(Task requirements):
How many lines in the rows below contain the string "skCircle"? Reply with the number alone.

[Stored entries]

-=-=-

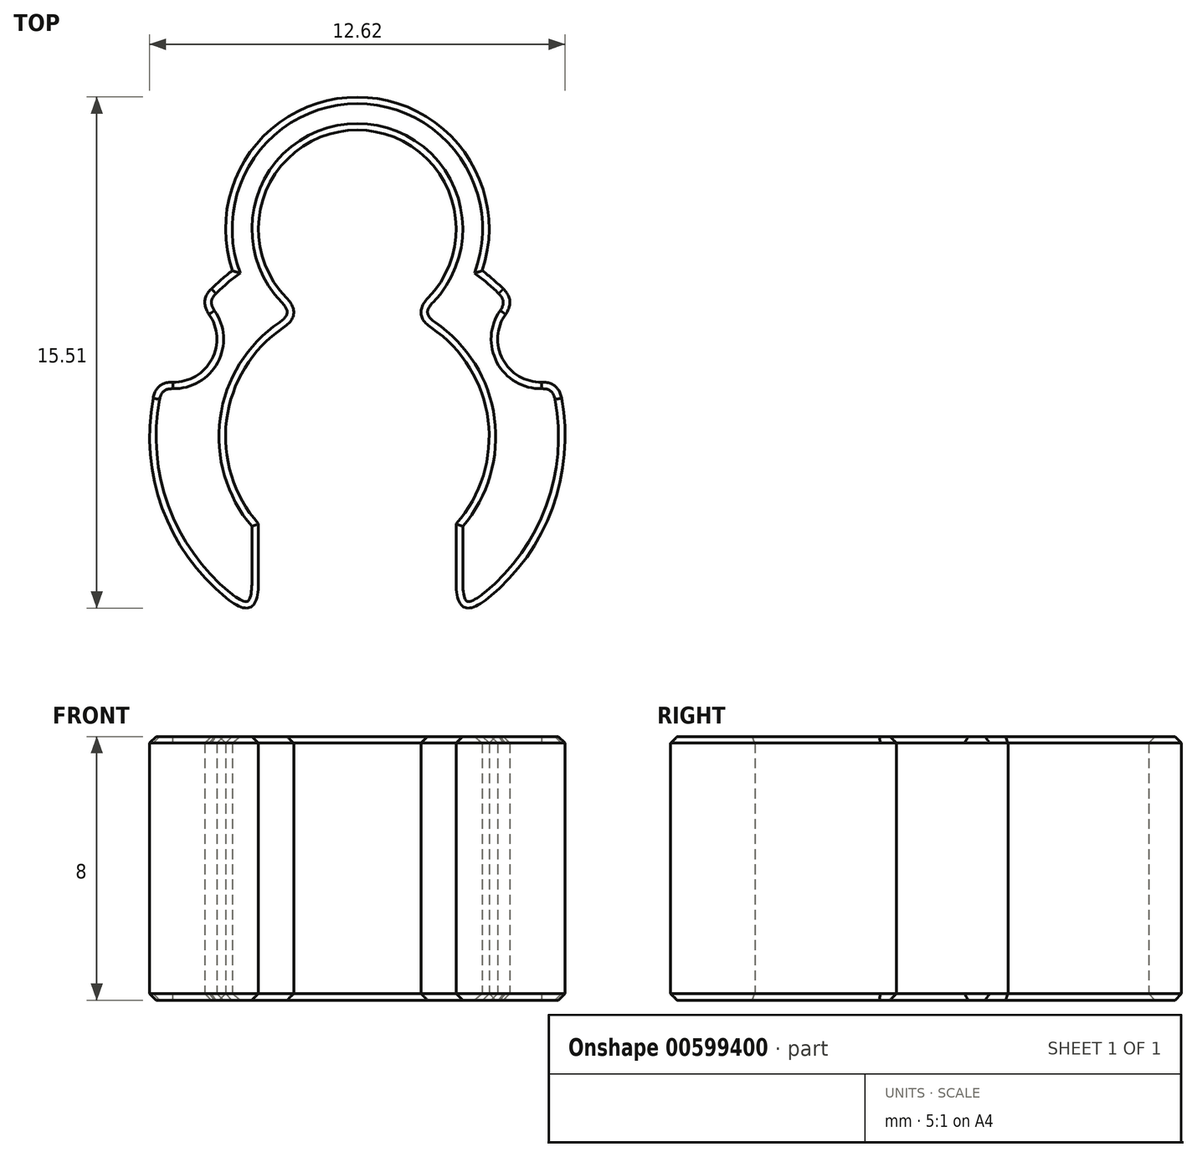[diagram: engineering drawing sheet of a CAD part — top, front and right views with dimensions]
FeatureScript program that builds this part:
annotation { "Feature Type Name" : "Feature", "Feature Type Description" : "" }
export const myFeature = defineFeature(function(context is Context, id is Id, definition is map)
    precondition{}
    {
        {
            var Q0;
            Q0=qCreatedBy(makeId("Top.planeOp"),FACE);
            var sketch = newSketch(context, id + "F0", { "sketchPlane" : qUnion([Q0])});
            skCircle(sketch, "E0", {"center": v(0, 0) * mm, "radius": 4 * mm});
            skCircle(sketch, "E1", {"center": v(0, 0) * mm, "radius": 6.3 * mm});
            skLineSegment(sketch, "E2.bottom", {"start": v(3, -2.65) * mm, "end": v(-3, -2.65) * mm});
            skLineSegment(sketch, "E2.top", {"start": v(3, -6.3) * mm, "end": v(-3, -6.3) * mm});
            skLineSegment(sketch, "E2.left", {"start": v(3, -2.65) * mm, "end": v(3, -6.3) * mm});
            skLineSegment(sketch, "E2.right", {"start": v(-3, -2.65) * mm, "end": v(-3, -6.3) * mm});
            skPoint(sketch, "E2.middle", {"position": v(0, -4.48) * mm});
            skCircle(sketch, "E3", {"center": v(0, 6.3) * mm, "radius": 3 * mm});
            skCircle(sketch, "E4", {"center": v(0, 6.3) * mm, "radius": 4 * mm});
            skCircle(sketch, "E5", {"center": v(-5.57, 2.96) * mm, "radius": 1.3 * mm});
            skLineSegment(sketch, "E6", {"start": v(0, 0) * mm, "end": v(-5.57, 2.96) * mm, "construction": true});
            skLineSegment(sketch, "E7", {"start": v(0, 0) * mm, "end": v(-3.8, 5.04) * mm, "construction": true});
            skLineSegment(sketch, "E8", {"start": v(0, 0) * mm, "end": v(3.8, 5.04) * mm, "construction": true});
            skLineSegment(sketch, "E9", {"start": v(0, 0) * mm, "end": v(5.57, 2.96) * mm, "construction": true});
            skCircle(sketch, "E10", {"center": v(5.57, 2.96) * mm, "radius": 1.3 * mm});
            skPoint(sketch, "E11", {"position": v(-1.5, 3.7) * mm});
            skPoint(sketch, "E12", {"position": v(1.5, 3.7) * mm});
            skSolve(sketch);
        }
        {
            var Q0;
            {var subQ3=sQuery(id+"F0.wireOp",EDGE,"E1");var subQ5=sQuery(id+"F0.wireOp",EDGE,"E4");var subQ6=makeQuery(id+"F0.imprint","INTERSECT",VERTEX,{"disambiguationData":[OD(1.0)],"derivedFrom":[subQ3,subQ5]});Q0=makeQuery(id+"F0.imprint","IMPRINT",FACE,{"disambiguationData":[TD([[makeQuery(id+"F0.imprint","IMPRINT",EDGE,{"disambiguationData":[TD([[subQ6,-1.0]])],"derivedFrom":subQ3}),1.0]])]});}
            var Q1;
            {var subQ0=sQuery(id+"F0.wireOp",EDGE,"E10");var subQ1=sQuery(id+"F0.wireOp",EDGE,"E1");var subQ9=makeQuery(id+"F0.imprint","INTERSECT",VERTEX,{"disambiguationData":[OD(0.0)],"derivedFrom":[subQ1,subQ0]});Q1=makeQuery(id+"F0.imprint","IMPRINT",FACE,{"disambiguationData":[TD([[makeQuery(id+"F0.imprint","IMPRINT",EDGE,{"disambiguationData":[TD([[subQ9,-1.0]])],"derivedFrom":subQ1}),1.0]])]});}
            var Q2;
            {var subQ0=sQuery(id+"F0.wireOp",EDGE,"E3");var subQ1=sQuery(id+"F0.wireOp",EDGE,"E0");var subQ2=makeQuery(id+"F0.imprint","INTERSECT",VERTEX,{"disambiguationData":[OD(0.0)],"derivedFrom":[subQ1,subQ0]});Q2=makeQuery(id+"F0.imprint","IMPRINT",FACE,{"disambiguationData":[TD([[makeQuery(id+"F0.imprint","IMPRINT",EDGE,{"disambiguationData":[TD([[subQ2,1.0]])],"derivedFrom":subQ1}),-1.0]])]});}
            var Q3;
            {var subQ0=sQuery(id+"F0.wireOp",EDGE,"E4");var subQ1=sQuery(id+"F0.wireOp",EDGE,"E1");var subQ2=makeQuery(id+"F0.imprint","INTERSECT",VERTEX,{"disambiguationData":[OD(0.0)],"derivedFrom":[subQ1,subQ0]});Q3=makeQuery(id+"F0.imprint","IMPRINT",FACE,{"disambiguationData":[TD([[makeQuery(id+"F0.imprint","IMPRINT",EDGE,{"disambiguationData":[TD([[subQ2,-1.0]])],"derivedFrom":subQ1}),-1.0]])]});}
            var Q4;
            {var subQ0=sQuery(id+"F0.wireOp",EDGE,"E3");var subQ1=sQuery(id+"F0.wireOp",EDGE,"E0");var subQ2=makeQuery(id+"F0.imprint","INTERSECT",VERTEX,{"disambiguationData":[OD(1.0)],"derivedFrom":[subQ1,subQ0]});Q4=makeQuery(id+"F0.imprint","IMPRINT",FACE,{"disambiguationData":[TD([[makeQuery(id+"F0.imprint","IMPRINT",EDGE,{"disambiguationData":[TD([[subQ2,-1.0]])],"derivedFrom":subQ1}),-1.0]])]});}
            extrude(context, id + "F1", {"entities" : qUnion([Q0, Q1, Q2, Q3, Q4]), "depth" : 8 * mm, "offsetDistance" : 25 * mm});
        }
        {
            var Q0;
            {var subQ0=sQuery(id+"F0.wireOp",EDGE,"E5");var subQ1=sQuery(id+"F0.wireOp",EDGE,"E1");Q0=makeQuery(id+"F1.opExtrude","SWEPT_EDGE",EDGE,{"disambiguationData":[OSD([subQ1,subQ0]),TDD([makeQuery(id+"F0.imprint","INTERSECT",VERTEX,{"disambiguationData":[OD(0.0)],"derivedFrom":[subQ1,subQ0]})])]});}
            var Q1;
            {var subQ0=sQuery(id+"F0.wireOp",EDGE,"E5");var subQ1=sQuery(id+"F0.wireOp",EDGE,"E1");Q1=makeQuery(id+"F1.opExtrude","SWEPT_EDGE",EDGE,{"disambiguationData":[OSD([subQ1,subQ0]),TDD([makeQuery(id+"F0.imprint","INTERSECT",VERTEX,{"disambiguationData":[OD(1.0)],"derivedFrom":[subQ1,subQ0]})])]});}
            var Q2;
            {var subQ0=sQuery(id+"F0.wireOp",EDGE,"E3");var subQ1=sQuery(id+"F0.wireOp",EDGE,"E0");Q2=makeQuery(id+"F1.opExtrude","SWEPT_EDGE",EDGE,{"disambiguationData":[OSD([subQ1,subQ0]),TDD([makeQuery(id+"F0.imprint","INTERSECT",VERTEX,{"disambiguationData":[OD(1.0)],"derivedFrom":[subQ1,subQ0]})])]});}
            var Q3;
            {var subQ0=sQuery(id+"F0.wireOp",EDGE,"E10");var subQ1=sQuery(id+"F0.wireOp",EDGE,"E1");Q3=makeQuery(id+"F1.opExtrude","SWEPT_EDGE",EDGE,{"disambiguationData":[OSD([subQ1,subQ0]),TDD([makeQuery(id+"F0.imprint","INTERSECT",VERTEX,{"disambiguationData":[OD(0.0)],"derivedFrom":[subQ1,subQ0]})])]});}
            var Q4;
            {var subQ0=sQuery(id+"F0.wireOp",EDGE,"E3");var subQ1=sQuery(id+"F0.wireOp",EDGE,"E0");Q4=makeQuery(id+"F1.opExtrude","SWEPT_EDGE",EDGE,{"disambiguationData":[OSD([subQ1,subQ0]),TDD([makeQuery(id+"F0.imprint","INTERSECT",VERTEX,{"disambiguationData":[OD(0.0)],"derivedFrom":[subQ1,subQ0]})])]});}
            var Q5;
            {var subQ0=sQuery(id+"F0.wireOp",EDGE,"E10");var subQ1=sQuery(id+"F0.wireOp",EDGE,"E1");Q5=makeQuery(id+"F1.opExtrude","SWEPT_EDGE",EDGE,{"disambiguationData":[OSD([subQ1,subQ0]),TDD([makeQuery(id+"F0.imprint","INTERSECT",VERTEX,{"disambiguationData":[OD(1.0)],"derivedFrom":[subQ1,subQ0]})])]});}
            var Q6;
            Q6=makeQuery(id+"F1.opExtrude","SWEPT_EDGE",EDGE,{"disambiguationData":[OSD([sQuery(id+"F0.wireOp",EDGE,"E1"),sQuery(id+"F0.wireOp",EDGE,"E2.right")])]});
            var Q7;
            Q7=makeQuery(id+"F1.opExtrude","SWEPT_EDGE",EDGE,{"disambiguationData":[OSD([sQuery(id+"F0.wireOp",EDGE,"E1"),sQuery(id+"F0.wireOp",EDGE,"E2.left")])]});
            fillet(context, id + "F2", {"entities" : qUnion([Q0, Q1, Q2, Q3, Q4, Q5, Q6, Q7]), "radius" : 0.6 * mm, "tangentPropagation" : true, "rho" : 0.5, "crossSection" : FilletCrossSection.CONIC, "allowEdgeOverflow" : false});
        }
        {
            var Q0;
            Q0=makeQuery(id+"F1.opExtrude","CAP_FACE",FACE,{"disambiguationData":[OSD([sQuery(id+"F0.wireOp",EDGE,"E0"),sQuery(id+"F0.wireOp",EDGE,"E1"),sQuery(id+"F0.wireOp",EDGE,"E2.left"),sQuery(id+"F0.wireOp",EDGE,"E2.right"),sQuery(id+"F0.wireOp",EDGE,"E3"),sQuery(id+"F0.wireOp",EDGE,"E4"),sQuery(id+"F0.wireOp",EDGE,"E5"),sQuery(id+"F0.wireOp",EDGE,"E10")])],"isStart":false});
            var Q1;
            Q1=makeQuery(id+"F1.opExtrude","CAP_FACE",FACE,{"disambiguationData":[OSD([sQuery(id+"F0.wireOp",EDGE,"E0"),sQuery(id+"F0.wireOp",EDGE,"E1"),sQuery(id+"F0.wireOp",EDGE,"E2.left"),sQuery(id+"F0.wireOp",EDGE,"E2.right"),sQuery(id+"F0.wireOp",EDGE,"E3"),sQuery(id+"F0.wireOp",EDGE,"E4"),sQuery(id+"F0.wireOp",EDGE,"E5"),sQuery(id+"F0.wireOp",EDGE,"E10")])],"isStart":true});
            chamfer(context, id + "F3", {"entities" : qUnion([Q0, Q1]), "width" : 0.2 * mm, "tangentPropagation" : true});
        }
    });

-=-=-

(Final result):
6